[SUPPLIED TEXT — start]
Flu 2018: How to Protect Yourself
Buckle up: this year’s influenza virus (flu) is a doozy. Every year, the U.S. Centers for Disease Control (CDC) tracks how widespread the flu is in each state. And this year, for the first time in 13 years, flu activity is “widespread” across the entire continental United States; only Hawaii has escaped the 2017-2018 flu season.
This year’s flu features the H3N2 strain of the influenza A virus, which is more difficult to treat and deadlier to vulnerable populations, like infants and people over 65 years old. H3N2 is also much more difficult to prevent with the flu vaccine. The CDC reports that “flu vaccines provide better protection against influenza B or influenza A (H1N1) viruses than against influenza A (H3N2) viruses,” with average vaccine efficiency of only 33 percent against H3N2 viruses, compared with 61 percent efficiency against H1N1, and 54 percent against Influenza B.
So does that mean you should just skip the flu vaccine? Absolutely not! Even if it’s only 33 percent effective, it will help you to reduce your chance of getting the flu by one third? If you haven’t gotten your flu shot yet, it’s not too late; flu seasons can often stretch into May, and the CDC is starting to see more strains of influenza B and H1N1 show up as well. So run, don’t walk, to your nearest pharmacy to get this vaccine.
[SUPPLIED TEXT — finish]
[PROVIDED DATA — start]
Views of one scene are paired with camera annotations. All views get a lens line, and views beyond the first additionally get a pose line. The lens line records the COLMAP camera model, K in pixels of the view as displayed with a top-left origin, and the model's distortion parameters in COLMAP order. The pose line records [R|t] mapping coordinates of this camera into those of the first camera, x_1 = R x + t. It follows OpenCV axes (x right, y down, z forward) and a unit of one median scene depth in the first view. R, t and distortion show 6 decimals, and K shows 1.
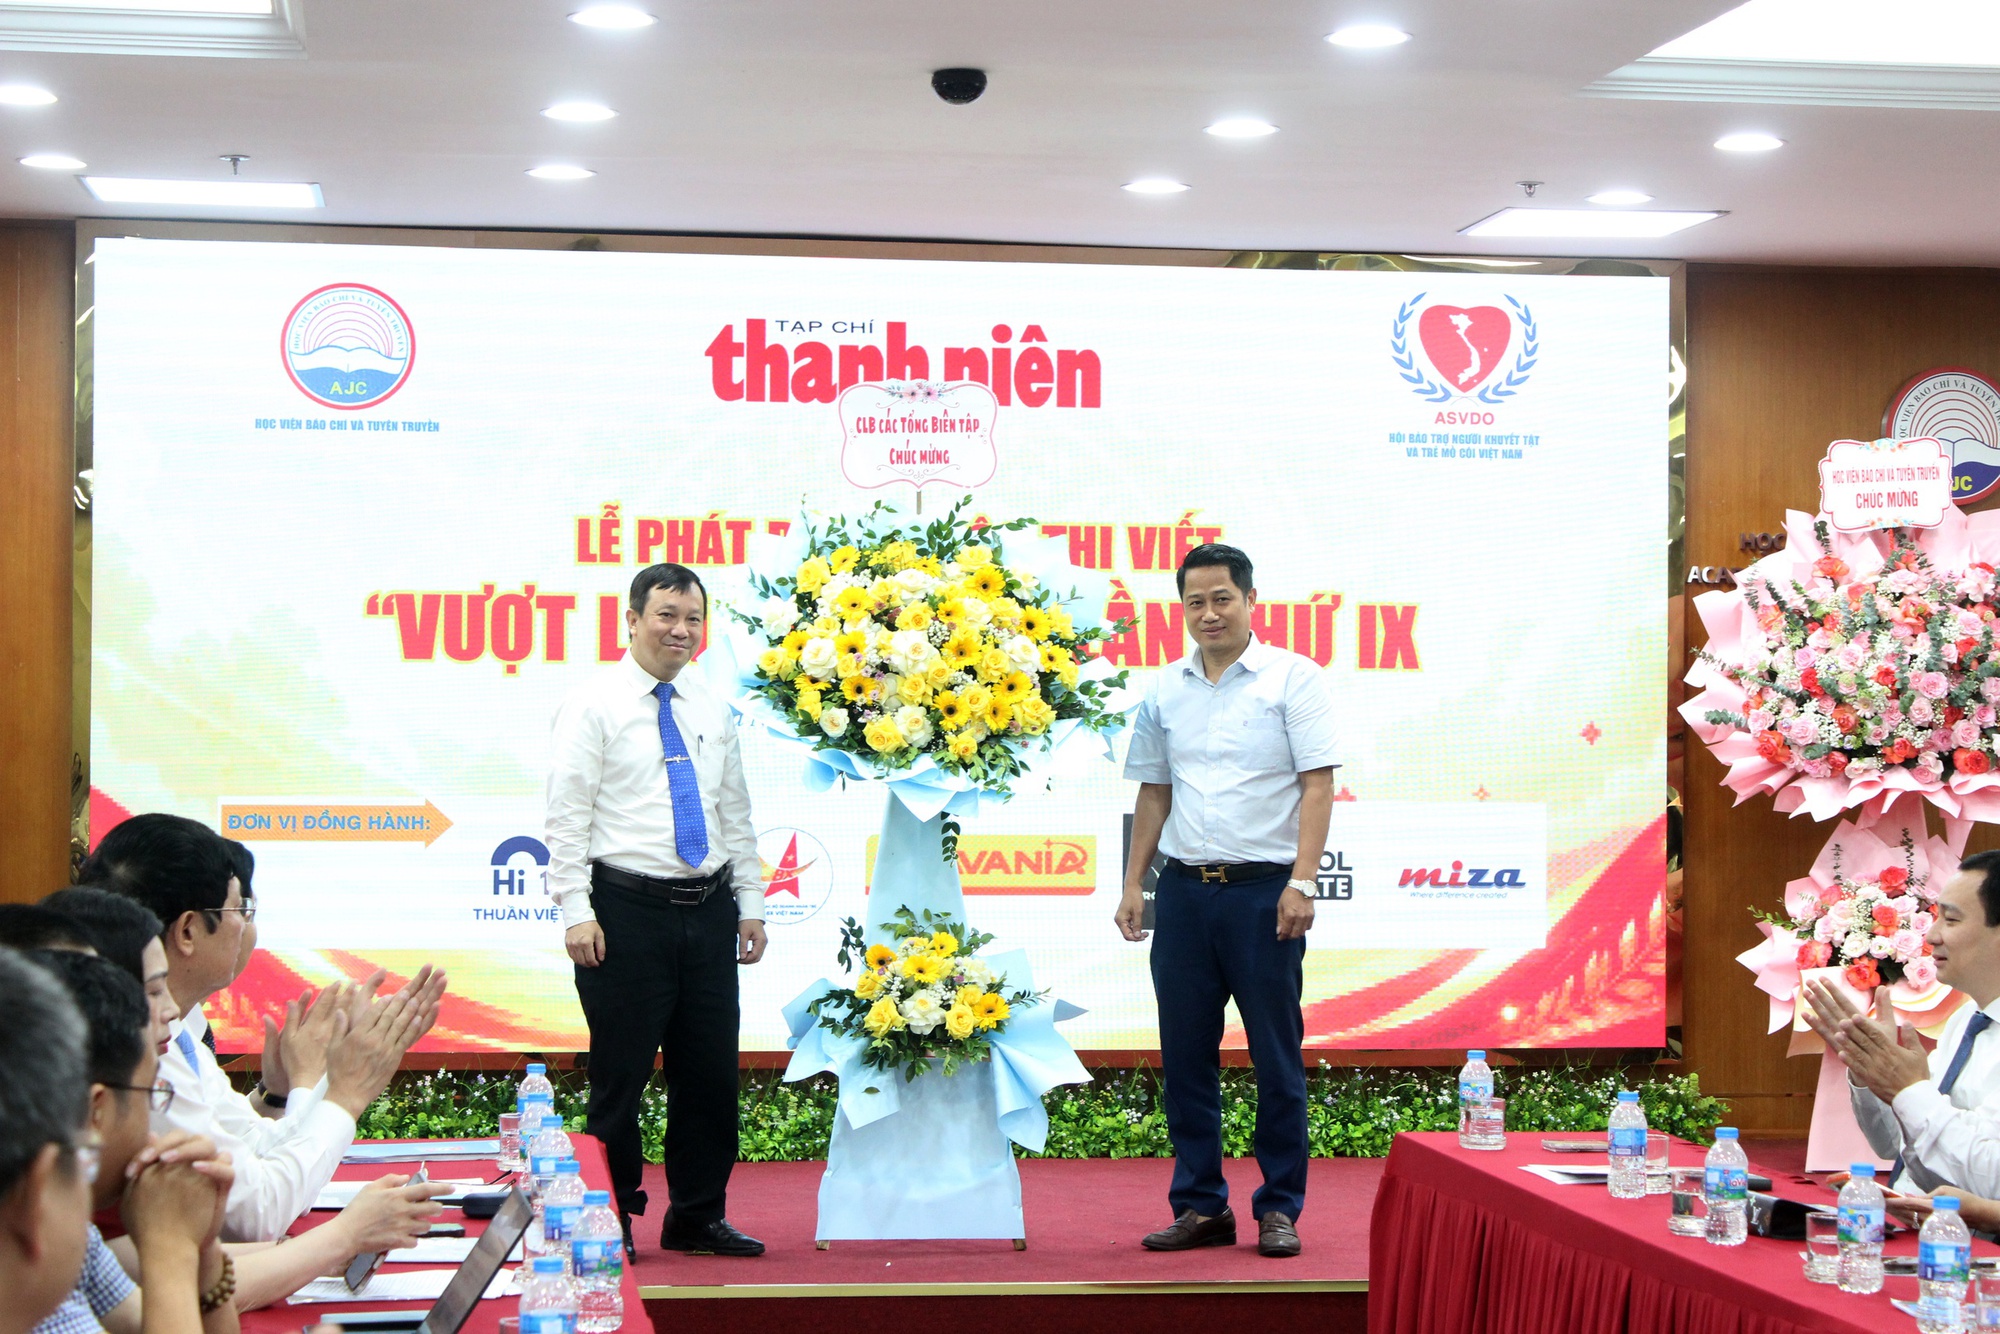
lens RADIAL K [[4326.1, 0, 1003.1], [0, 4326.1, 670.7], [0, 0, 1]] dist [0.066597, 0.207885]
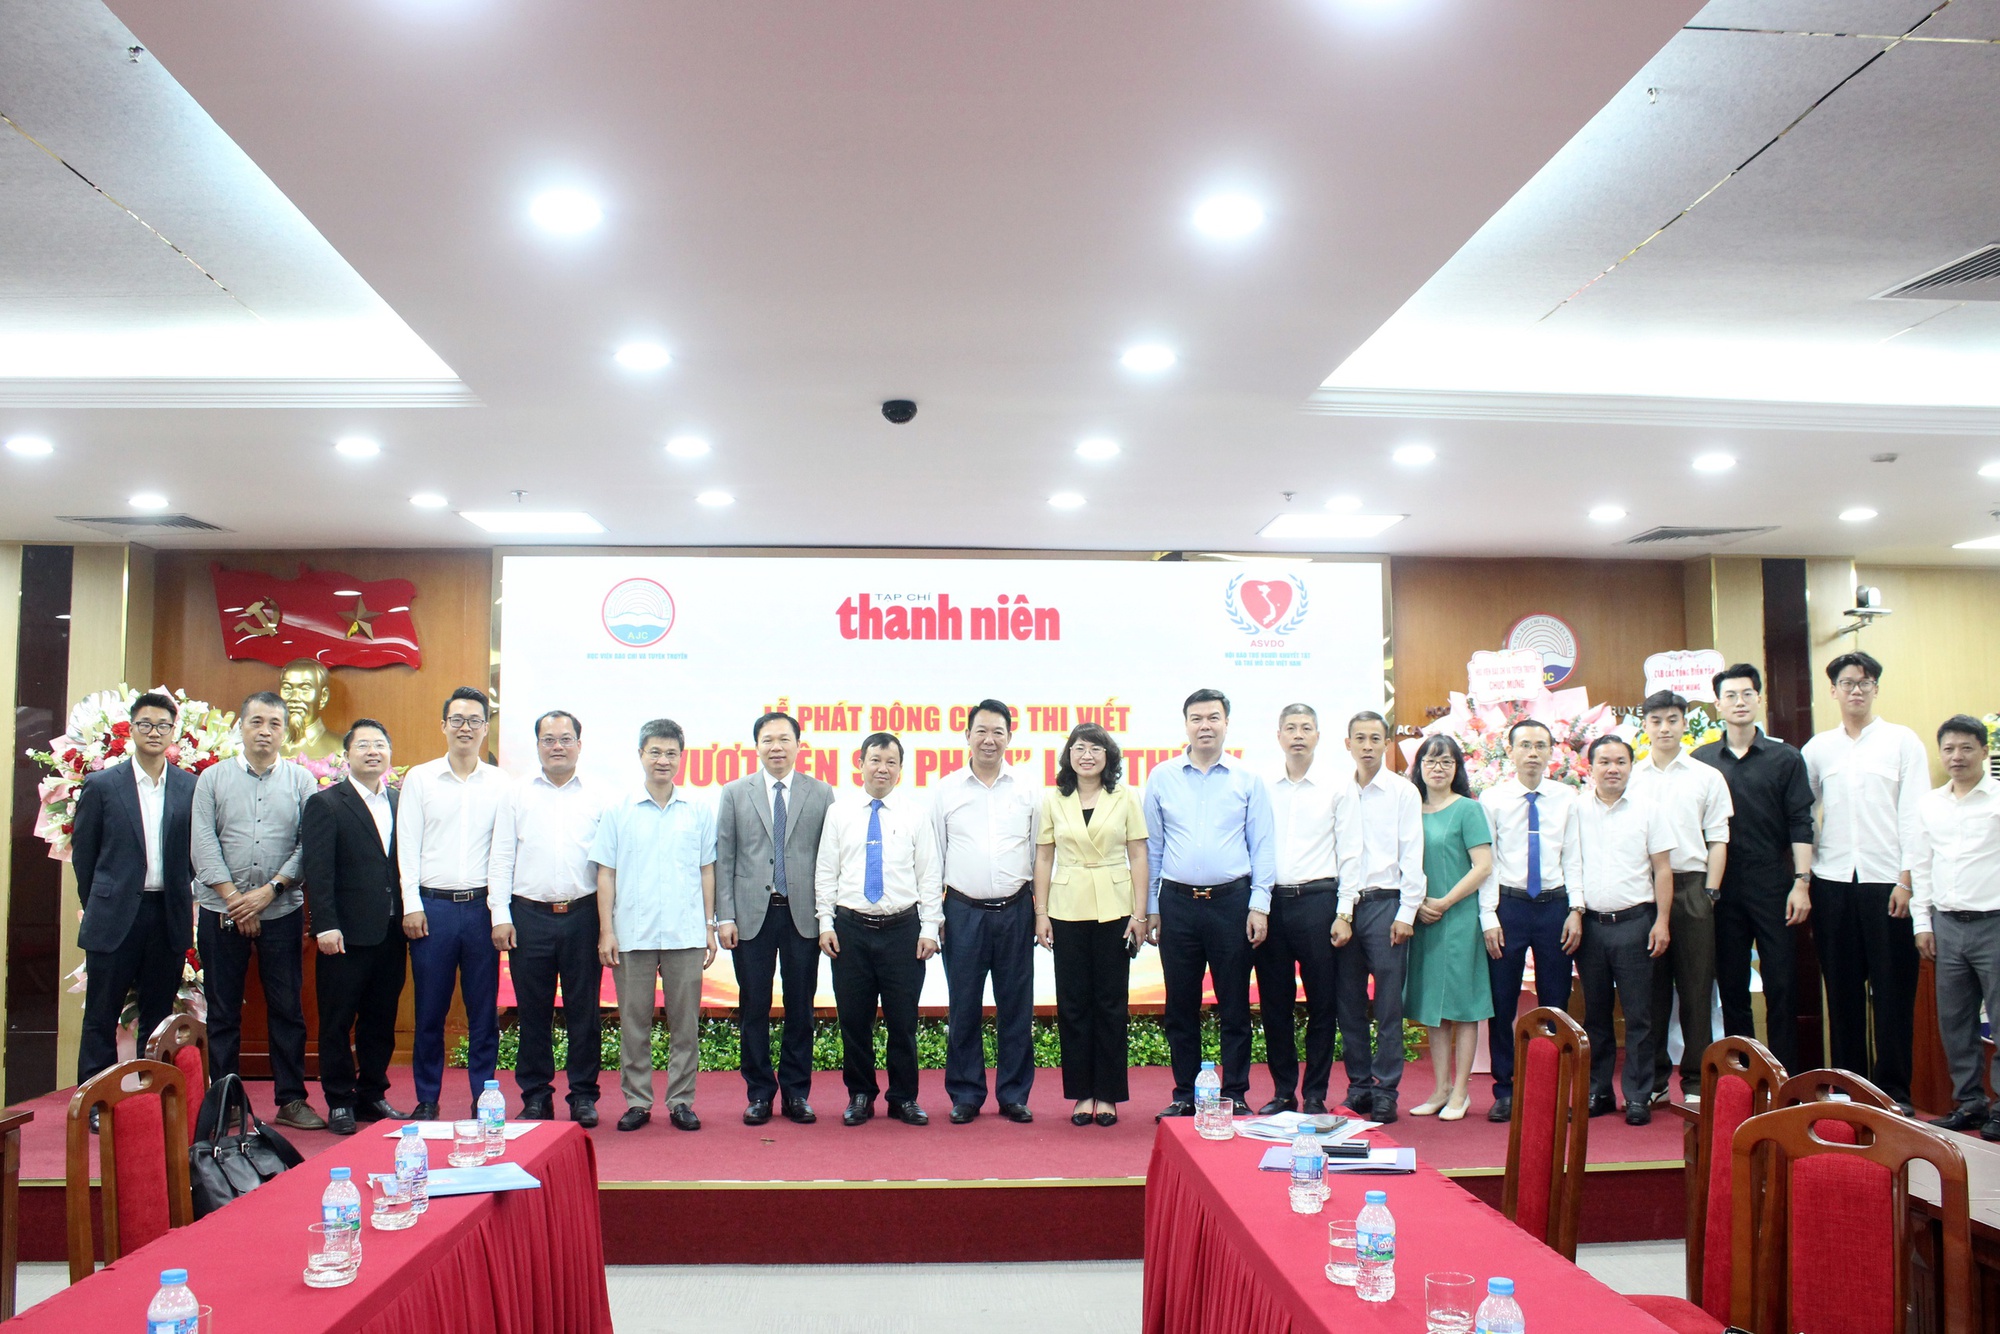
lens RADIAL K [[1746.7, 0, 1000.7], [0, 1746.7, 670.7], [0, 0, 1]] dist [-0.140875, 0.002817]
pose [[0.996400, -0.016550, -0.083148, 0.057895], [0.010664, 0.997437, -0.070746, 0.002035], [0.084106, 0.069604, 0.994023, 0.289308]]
[PROVIDED DATA — finish]
Please copy the text on protecting yourself from the 2018 flu word for word, from its title through its last sentence. Nothing in the listing is needed here.

ANSWER AREA >>
Flu 2018: How to Protect Yourself
Buckle up: this year’s influenza virus (flu) is a doozy. Every year, the U.S. Centers for Disease Control (CDC) tracks how widespread the flu is in each state. And this year, for the first time in 13 years, flu activity is “widespread” across the entire continental United States; only Hawaii has escaped the 2017-2018 flu season.
This year’s flu features the H3N2 strain of the influenza A virus, which is more difficult to treat and deadlier to vulnerable populations, like infants and people over 65 years old. H3N2 is also much more difficult to prevent with the flu vaccine. The CDC reports that “flu vaccines provide better protection against influenza B or influenza A (H1N1) viruses than against influenza A (H3N2) viruses,” with average vaccine efficiency of only 33 percent against H3N2 viruses, compared with 61 percent efficiency against H1N1, and 54 percent against Influenza B.
So does that mean you should just skip the flu vaccine? Absolutely not! Even if it’s only 33 percent effective, it will help you to reduce your chance of getting the flu by one third? If you haven’t gotten your flu shot yet, it’s not too late; flu seasons can often stretch into May, and the CDC is starting to see more strains of influenza B and H1N1 show up as well. So run, don’t walk, to your nearest pharmacy to get this vaccine.